Copy the text read from each of the rows below without any changes, and leave the pictures out of your answer.

══════

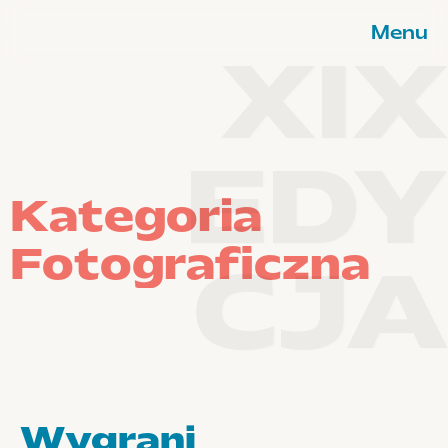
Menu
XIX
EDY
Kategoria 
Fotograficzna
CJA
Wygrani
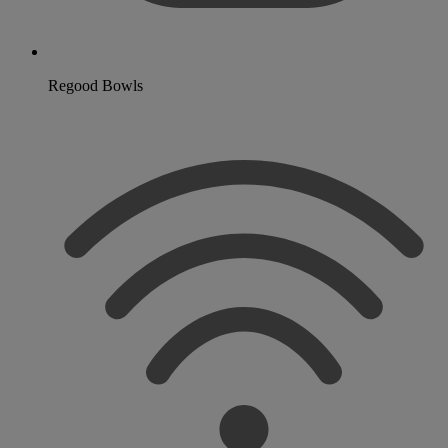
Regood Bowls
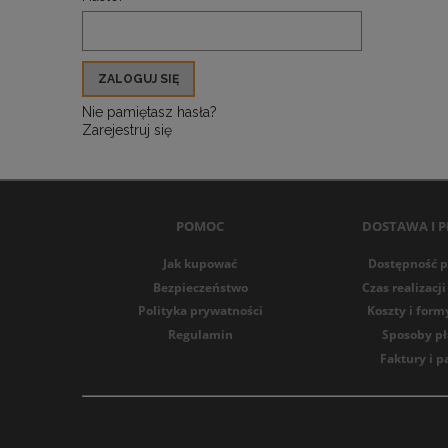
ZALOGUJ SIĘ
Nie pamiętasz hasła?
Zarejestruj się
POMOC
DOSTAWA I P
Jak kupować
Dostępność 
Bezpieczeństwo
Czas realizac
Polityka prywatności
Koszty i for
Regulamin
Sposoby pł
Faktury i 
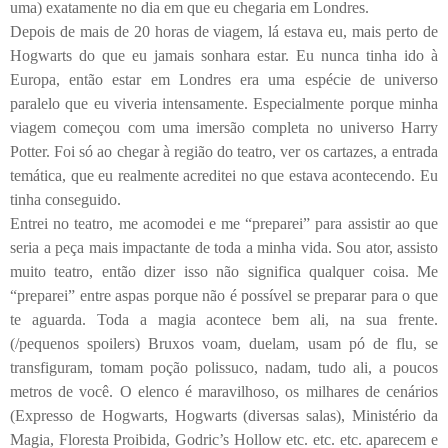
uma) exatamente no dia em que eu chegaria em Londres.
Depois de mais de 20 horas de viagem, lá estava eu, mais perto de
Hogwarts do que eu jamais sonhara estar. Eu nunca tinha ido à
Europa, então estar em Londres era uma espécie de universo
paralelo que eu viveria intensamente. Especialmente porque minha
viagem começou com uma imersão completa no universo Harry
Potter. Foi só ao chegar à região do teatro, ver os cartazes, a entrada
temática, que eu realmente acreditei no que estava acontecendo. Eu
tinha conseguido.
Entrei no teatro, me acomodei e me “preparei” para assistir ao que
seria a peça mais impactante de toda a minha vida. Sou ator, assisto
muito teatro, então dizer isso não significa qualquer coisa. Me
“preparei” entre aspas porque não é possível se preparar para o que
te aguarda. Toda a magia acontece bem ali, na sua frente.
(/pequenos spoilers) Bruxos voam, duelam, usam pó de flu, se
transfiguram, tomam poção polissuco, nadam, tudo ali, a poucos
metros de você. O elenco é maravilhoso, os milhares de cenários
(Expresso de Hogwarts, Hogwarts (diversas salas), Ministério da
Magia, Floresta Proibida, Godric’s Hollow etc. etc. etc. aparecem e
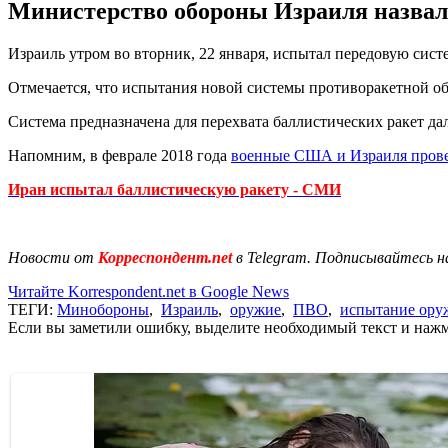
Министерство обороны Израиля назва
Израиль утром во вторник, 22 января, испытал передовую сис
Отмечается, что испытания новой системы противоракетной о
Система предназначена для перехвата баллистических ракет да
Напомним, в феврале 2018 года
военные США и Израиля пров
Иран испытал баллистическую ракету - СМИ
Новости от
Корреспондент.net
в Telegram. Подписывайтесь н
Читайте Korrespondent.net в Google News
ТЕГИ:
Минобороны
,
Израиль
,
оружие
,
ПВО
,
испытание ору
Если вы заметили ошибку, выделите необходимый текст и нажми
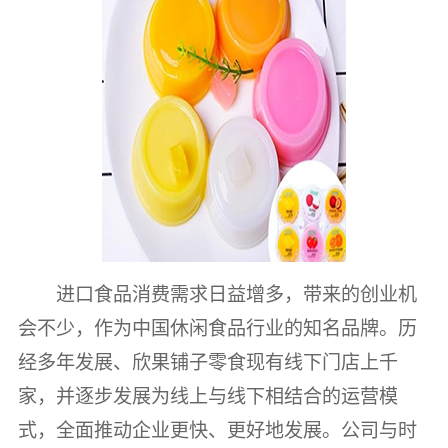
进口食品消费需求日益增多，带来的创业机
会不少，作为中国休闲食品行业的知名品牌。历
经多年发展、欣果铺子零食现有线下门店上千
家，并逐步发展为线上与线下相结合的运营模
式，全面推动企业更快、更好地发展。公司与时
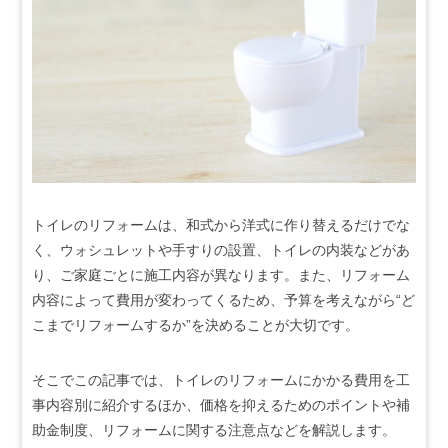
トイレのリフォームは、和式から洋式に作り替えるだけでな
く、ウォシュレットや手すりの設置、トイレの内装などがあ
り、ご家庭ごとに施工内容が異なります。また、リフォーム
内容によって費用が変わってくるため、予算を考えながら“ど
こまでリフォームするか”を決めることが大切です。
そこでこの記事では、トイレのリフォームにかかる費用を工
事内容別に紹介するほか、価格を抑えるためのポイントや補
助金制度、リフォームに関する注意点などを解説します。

══════

[SOLUTION TO THIS EXERCISE]
Menu
XIX
EDY
Kategoria 
Fotograficzna
CJA
Wygrani
Regood Bowls
ZALOGUJ SIĘ
Nie pamiętasz hasła?
Zarejestruj się
POMOC
DOSTAWA I P
Jak kupować
Dostępność 
Bezpieczeństwo
Czas realizac
Polityka prywatności
Koszty i for
Regulamin
Sposoby pł
Faktury i 
uma) exatamente no dia em que eu chegaria em Londres.
Depois de mais de 20 horas de viagem, lá estava eu, mais perto de
Hogwarts do que eu jamais sonhara estar. Eu nunca tinha ido à
Europa, então estar em Londres era uma espécie de universo
paralelo que eu viveria intensamente. Especialmente porque minha
viagem começou com uma imersão completa no universo Harry
Potter. Foi só ao chegar à região do teatro, ver os cartazes, a entrada
temática, que eu realmente acreditei no que estava acontecendo. Eu
tinha conseguido.
Entrei no teatro, me acomodei e me “preparei” para assistir ao que
seria a peça mais impactante de toda a minha vida. Sou ator, assisto
muito teatro, então dizer isso não significa qualquer coisa. Me
“preparei” entre aspas porque não é possível se preparar para o que
te aguarda. Toda a magia acontece bem ali, na sua frente.
(/pequenos spoilers) Bruxos voam, duelam, usam pó de flu, se
transfiguram, tomam poção polissuco, nadam, tudo ali, a poucos
metros de você. O elenco é maravilhoso, os milhares de cenários
(Expresso de Hogwarts, Hogwarts (diversas salas), Ministério da
Magia, Floresta Proibida, Godric’s Hollow etc. etc. etc. aparecem e
Министерство обороны Израиля назва
Израиль утром во вторник, 22 января, испытал передовую сис
Отмечается, что испытания новой системы противоракетной о
Система предназначена для перехвата баллистических ракет да
Напомним, в феврале 2018 года
военные США и Израиля пров
Иран испытал баллистическую ракету - СМИ
Новости от
Корреспондент.net
в Telegram. Подписывайтесь н
Читайте Korrespondent.net в Google News
ТЕГИ:
Минобороны
,
Израиль
,
оружие
,
ПВО
,
испытание ору
Если вы заметили ошибку, выделите необходимый текст и нажми
进口食品消费需求日益增多，带来的创业机
会不少，作为中国休闲食品行业的知名品牌。历
经多年发展、欣果铺子零食现有线下门店上千
家，并逐步发展为线上与线下相结合的运营模
式，全面推动企业更快、更好地发展。公司与时
トイレのリフォームは、和式から洋式に作り替えるだけでな
く、ウォシュレットや手すりの設置、トイレの内装などがあ
り、ご家庭ごとに施工内容が異なります。また、リフォーム
内容によって費用が変わってくるため、予算を考えながら“ど
こまでリフォームするか”を決めることが大切です。
そこでこの記事では、トイレのリフォームにかかる費用を工
事内容別に紹介するほか、価格を抑えるためのポイントや補
助金制度、リフォームに関する注意点などを解説します。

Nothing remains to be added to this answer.